TASK INSTRUCTIONS =>
[A] In the ADC overload post, explain in one to three sentences why the writer chose to post on the thread directly.
[B] Translate this sentence from the ADC overload post into Spanish: "I am constantly amazed at the breadth and depth of the hobby and the people in it."
[C] According to the ADC overload post, how old was the writer when he got started in amateur radio?

EXCERPT PROVIDED =>
▬▬▬▬▬▬▬▬▬▬

Topband: ADC Overload

[Stephen Hicks, N5AC]

Rick,

I hope it's not an issue for me to post here directly.  I am posting here
because I believe that amateur radio has a huge educational component and
ultimately incorrect information services no one.  I got started when I was
12 and really knew very little about the hobby.  My journey, like most
hams, has been a long, exciting educational process.  Still, there are so
many that know so much more than I do.  I am constantly amazed at the
breadth and depth of the hobby and the people in it.  My points below are
to clarify what I have observed, calculated and believe to be true and are
presented in the interest of mutual education:

On Sun, Oct 11, 2015 at 6:17 AM, wrote:

>
> I have no experience with Flex Radio equipment, (it might be great stuff
> for
> all I know), so I will confine my comments to the theory discussed in the
> "ADC overload myths debunked"
> paper.  A lot of what I read didn't make a lot of sense to me, or seemed
> irrelevant.
>
> To begin with, I'm not sure as to the exact nature of the "myth".


Recently, a post was made to a reflector that definitively stated that
direct sampling receivers simply did not function -- that they would
overload with a minimal number of signals and/or signals of relatively
small magnitude.


> Initally,
> the myth is supposed to be that hams think average power of an ensemble of
> uncorrelated signals is the sum of the power of the components.  This is
> not
> a myth, it is true.  Then it is suggested that hams believe peak voltages
> add up, as in a 6 dB increase for two signals.  Supposedly, hams don't
> realize that the high peaks only occur rarely.  I'm not aware of any ham
> lore exhibiting this misunderstanding.

▬▬▬▬▬▬▬▬▬▬

DATA EXCERPT =>

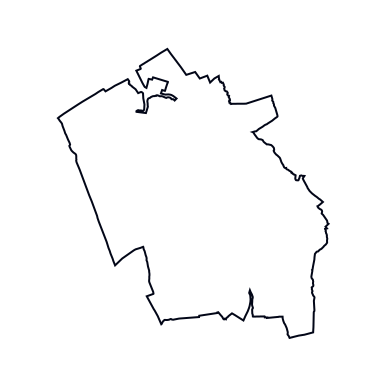 Focuri, Iasi, Romania (Natural Earth projection), rotated 11°
{"feature_id": "2599482B56275033874011", "entity_name": "Focuri", "entity_type": "district", "adm_level": 2, "iso_a3": "ROU", "parent_name": "Romania", "parent_adm1": "Iasi", "projection": "natural_earth1", "projection_center": [27.203, 47.342], "detail": "fine", "context": "isolated", "style": "outline", "palette": "ink", "viewbox_px": 384, "rotation_deg": 11, "n_neighbors": 0, "source": "geoboundaries", "source_scale": "gbopen_adm2", "svg_char_len": 6000}
<svg xmlns="http://www.w3.org/2000/svg" viewBox="0 0 384 384"><g transform="rotate(11 192 192)"><path d="M251.5,82.2L228.2,95.0L214.9,97.7L213.5,98.2L212.9,97.5L212.5,97.7L212.0,97.1L211.7,97.1L211.7,96.8L211.5,96.5L211.6,96.4L211.0,95.7L211.1,95.4L211.7,95.1L211.8,95.0L211.8,94.8L211.3,94.4L211.5,93.7L209.9,91.8L210.1,90.6L209.8,90.4L209.0,90.4L208.1,89.7L207.9,89.1L208.2,88.3L208.1,87.7L207.7,87.3L206.9,86.6L206.1,86.7L204.7,86.1L203.8,84.3L204.1,83.5L204.0,82.6L203.1,81.8L202.8,81.4L202.7,80.5L201.5,78.8L200.5,79.2L199.7,78.3L198.9,78.8L197.5,76.9L197.0,76.5L197.2,76.1L196.7,75.1L196.1,73.0L192.3,76.3L188.9,81.1L184.8,74.9L178.0,79.1L172.2,73.6L164.0,78.1L157.5,71.8L144.7,60.3L140.5,56.3L134.9,61.3L131.2,64.9L117.1,78.0L116.9,78.3L116.9,78.7L118.1,80.5L118.0,81.1L114.2,83.5L122.6,94.5L124.9,97.2L125.6,97.9L127.4,98.5L127.7,94.6L127.8,89.4L127.9,89.2L131.4,89.3L131.9,86.9L147.3,88.5L147.4,89.0L147.0,90.7L146.5,94.6L146.3,97.0L146.1,97.9L143.2,97.6L142.7,101.2L147.1,101.5L150.3,100.7L152.0,100.6L153.3,100.7L155.4,101.4L159.0,103.2L157.5,105.5L156.3,104.7L155.8,104.5L154.6,104.8L154.2,104.8L154.0,104.4L152.6,103.6L151.2,103.5L150.4,103.6L149.1,104.2L148.9,104.5L148.2,104.5L144.6,103.7L143.4,103.8L142.3,104.2L140.1,103.7L139.3,103.7L138.9,103.8L138.5,104.2L138.6,104.4L138.3,104.6L137.9,104.4L136.7,105.1L135.6,105.3L135.2,105.5L133.7,106.5L132.8,107.6L131.8,108.2L131.2,108.7L130.9,109.6L130.8,110.6L130.9,111.7L131.5,113.3L132.0,115.5L132.4,116.7L131.7,123.3L122.2,123.9L122.0,123.3L122.5,122.7L123.2,122.1L123.8,121.9L124.9,122.0L126.4,121.7L128.2,121.7L128.8,121.4L129.1,120.9L129.2,120.5L129.3,120.0L128.6,115.1L126.3,109.3L125.1,104.5L124.8,104.2L124.0,103.7L122.9,103.5L120.3,105.2L117.0,101.9L113.0,99.9L112.4,99.3L111.1,98.9L110.5,98.5L110.3,98.1L109.9,98.1L109.5,98.0L109.2,97.4L109.1,96.3L109.4,95.9L109.1,95.1L107.4,93.5L101.7,98.1L95.9,102.5L93.1,105.2L87.9,109.7L85.6,107.9L85.1,108.0L80.9,111.8L78.5,114.2L67.4,124.1L63.7,127.6L51.2,139.7L47.6,143.5L46.3,145.1L47.2,145.8L48.5,147.2L50.4,148.8L51.3,149.7L52.4,152.0L55.1,156.3L56.4,158.7L57.5,159.9L60.3,164.2L62.4,167.0L63.3,168.7L63.1,169.5L62.8,170.1L63.2,170.9L64.1,172.1L65.5,174.0L66.2,174.6L68.0,175.8L70.4,176.9L71.2,177.8L71.6,179.1L72.1,181.7L72.4,182.4L72.3,183.3L73.1,185.0L77.4,191.4L91.7,214.8L95.4,220.4L103.4,233.6L104.2,235.5L106.1,238.8L117.7,257.2L120.8,263.0L122.4,265.4L123.8,268.0L126.8,272.6L128.0,274.8L130.5,278.7L136.2,270.6L146.0,260.4L147.5,259.1L152.2,256.6L154.5,255.1L154.7,255.3L155.5,257.4L156.8,259.1L158.6,262.9L159.7,264.7L160.1,265.7L160.4,267.7L161.4,269.2L163.0,273.5L165.0,277.5L165.1,278.3L165.9,280.6L166.2,282.4L166.2,283.2L166.6,285.0L166.8,287.1L167.0,288.0L167.5,289.0L173.0,297.5L173.6,299.2L173.5,299.4L167.5,303.0L176.9,314.4L178.0,315.5L182.1,320.4L187.1,327.7L187.3,327.5L188.2,324.5L188.7,324.0L189.3,322.9L189.8,322.7L191.1,322.6L192.3,322.3L193.5,321.9L194.5,321.3L195.0,320.9L195.6,320.7L196.3,321.0L197.8,321.0L203.5,318.7L222.8,313.4L222.7,312.1L240.1,305.9L239.9,305.4L240.7,305.0L243.9,307.6L245.4,308.7L247.0,310.6L247.5,310.9L247.9,310.9L248.4,310.1L249.6,310.5L249.9,309.0L251.1,307.7L251.4,307.0L254.4,303.5L257.5,304.6L267.0,308.3L268.1,303.5L269.5,298.4L270.1,294.9L270.3,293.0L270.3,288.9L270.0,286.3L268.9,282.3L267.4,280.2L267.4,279.8L267.6,277.4L268.7,279.1L270.3,281.1L271.7,283.5L271.8,284.5L271.7,286.0L272.1,288.5L272.3,290.5L272.6,291.7L273.9,294.1L273.9,294.5L273.5,295.6L273.5,296.1L274.4,299.9L275.0,300.8L275.5,302.6L276.1,302.6L286.9,300.3L287.2,300.4L287.4,301.2L289.8,300.8L289.8,301.3L301.0,298.0L301.2,297.8L304.7,297.1L305.2,299.0L306.4,301.4L307.6,303.3L308.6,304.2L310.9,307.5L312.7,311.2L312.9,312.1L312.9,313.2L313.0,313.6L313.5,314.1L314.1,314.5L315.4,316.3L315.6,316.6L324.2,312.6L329.7,310.6L337.7,306.7L337.0,301.5L334.5,287.0L334.5,286.2L334.8,285.6L334.7,284.6L332.4,275.6L332.4,272.3L332.0,271.5L330.7,270.5L330.1,269.5L329.3,268.5L328.9,267.4L329.2,266.6L329.1,266.1L328.2,264.7L328.2,264.1L328.1,263.7L327.7,263.0L327.7,262.8L328.8,261.5L329.0,260.9L328.7,259.7L328.3,258.9L328.1,258.3L328.1,256.9L327.3,254.9L326.1,254.0L325.7,253.4L325.3,252.2L325.2,246.5L325.1,245.9L324.9,245.9L324.7,245.6L325.1,244.8L325.0,242.2L325.0,234.9L324.7,232.6L324.5,229.3L325.7,227.0L326.0,226.7L327.1,226.3L328.4,224.3L329.9,223.1L331.6,220.6L332.0,219.7L333.4,218.0L334.3,216.0L333.8,213.9L333.7,212.1L333.6,211.7L333.0,210.5L332.9,210.0L332.7,209.3L332.7,208.8L332.1,207.6L331.5,206.9L330.9,205.3L330.6,205.0L330.7,204.4L330.4,203.7L329.9,203.3L329.7,202.8L331.4,202.0L329.7,200.6L332.1,197.2L331.2,196.8L330.8,196.4L330.5,195.4L330.0,194.3L325.1,189.5L323.4,188.4L323.5,186.5L323.1,185.5L322.5,184.9L321.9,184.6L320.7,184.3L319.1,183.5L318.2,182.6L317.9,182.1L318.1,182.0L319.9,180.0L322.4,176.8L319.0,174.8L318.0,174.5L315.3,173.0L313.8,172.4L310.1,170.5L307.3,168.6L304.7,166.0L304.2,165.1L299.3,159.2L298.3,157.8L298.2,157.4L299.3,154.8L298.6,154.8L298.0,155.2L297.6,155.2L297.0,155.0L296.1,154.9L294.9,155.5L294.7,158.0L294.5,158.8L294.3,160.0L294.2,160.2L293.0,160.5L291.8,160.5L291.2,159.9L290.8,159.0L290.5,155.8L288.5,155.2L288.4,155.3L286.1,154.2L286.4,153.8L285.3,153.1L283.5,152.6L282.3,151.9L280.7,151.6L279.7,150.9L279.7,150.5L279.2,150.7L278.3,150.5L277.8,150.2L276.7,148.7L276.6,148.3L275.6,147.4L275.4,147.1L274.8,146.5L274.0,145.5L272.4,142.7L271.6,141.6L268.8,139.8L267.5,139.2L265.4,137.5L264.3,136.0L264.3,135.6L264.6,135.2L264.5,134.5L264.0,133.2L263.2,132.4L262.0,131.5L260.7,130.8L257.4,130.7L256.4,131.0L256.2,130.9L253.3,129.4L252.6,128.9L251.5,127.6L251.3,127.5L249.7,127.2L247.5,127.4L247.0,127.3L245.4,126.3L244.3,125.2L242.7,123.8L241.1,122.1L240.6,121.7L240.1,121.6L242.2,120.5L243.5,120.1L245.6,117.4L248.9,114.4L250.4,112.7L251.3,111.9L252.4,111.3L253.4,110.2L257.1,106.7L259.5,103.8L261.0,102.3L261.5,101.6L261.5,101.4L261.2,100.4L257.7,93.6L256.0,91.6L255.7,90.2L254.8,89.2L254.8,88.7L254.5,87.9L253.3,87.0L253.3,86.1L253.1,85.3L251.5,82.2Z" fill="none" stroke="#020617" stroke-width="2"/></g></svg>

▬▬▬▬▬▬▬▬▬▬

THE RESPONSES =>
[A] The writer believes that amateur radio has a large educational side and that incorrect information helps no one, so he posted to share what he has observed, calculated and believes to be true for the sake of mutual education.

[B] Me asombra constantemente la amplitud y la profundidad de la afición y de la gente que forma parte de ella.

[C] He was 12.